Evaluation of energy demands in future scenarios for a residential district via co-simulation of heat, electricity, and mobility: the case of the district “Am Ölper Berge”

Abstract Purpose This study examines the thermal, electrical, and mobility energy demand and supply of the residential district “Am Ölper Berge" in Lower Saxony, and evaluates potential developments of the district energy supply system and the trade-offs associated with its modernization. Methods A reference scenario for the year 2020 serves as the baseline for evaluating future development points (2030, 2040, 2050), including increasing electrification of thermal energy supply, improvements in building energy efficiency, and the integration of renewable energy sources for local generation. The scenarios include step-by-step measures such as facade insulation, implementation of photovoltaic systems, district heating supply, implementation of heat pumps, and the integration of charging infrastructure for electric vehicles. This is achieved using several control models integrated into the co-simulation platform mosaik.

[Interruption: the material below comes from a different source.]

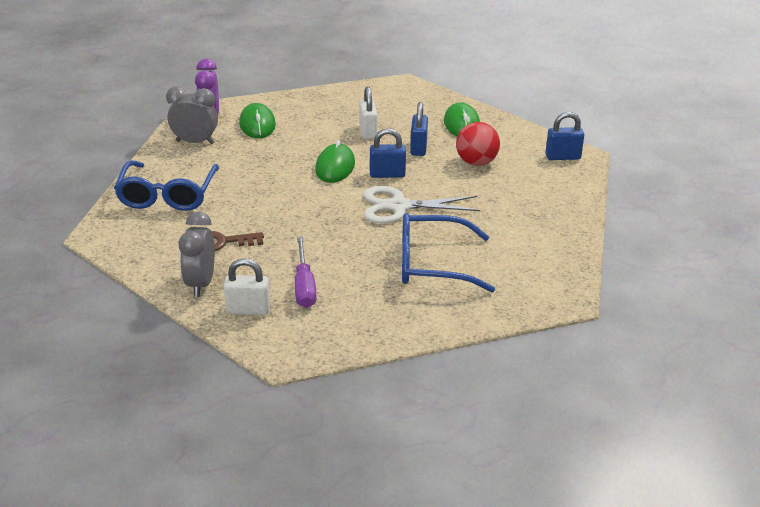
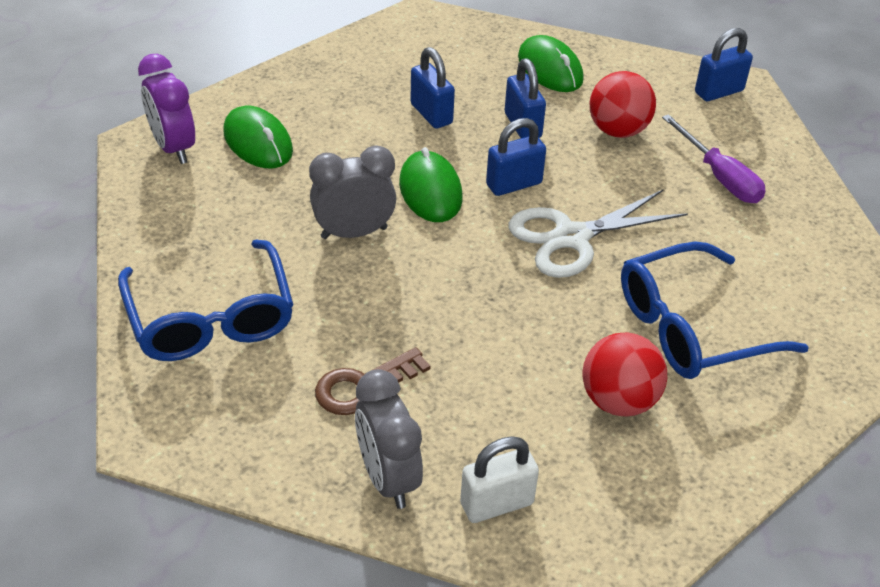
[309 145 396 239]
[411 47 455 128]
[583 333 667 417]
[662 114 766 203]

Results In the 2050 scenario, heat supply is provided via heat pumps and a low-temperature district heating network, supplemented by neighborhood energy storage and extensive use of photovoltaic systems. Four extended scenarios examine centralized and decentralized control strategies that monitor grid voltage across the district and optimize electric vehicle charging. The analysis includes charging strategies such as maximum charging power, night-time charging, forecast-based charging, and solar-optimized charging. The results show significant differences in external energy demands and CO $$_2$$ emissions, with solar-optimized charging of electrical vehicles combined with areal use of power flexibilities for grid control offering the greatest environmental and operational benefits. Conclusion The study provides key insights into the interactions between building energy demands, decentralized generation, and grid operation, thereby supporting the planning of energy supply for urban districts in alignment with emission reduction targets.